Exercise instructions: Below are records; give the number of their lines that hold the word "thumb", and write nothing more.

Entries shown:
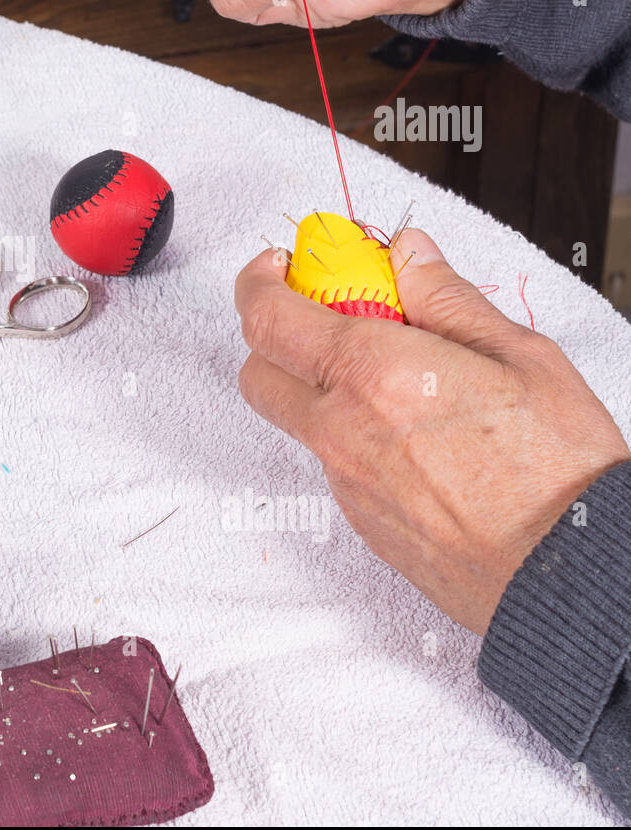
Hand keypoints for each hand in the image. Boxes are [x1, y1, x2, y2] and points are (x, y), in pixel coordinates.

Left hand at [234, 228, 629, 634]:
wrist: (571, 575)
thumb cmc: (558, 471)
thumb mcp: (519, 355)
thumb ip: (447, 298)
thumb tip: (408, 255)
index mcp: (373, 372)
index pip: (267, 316)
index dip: (260, 281)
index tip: (280, 266)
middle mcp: (342, 428)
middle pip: (258, 370)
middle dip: (275, 333)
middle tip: (327, 314)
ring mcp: (345, 481)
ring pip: (295, 418)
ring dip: (317, 385)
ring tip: (392, 375)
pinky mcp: (360, 521)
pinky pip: (331, 462)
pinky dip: (349, 433)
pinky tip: (412, 432)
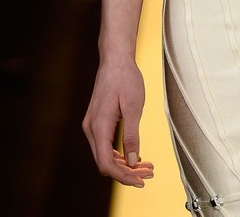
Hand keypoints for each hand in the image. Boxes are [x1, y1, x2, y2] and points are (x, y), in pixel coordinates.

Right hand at [82, 56, 153, 186]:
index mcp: (99, 125)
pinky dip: (119, 153)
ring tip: (146, 167)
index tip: (140, 181)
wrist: (115, 59)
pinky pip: (105, 145)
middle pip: (105, 162)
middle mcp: (91, 128)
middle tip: (148, 174)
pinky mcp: (96, 122)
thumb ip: (132, 134)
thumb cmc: (125, 78)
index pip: (106, 163)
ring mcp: (92, 125)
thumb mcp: (134, 106)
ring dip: (124, 164)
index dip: (122, 176)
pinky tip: (134, 155)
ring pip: (105, 155)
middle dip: (126, 172)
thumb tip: (132, 160)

Solution for this task: 8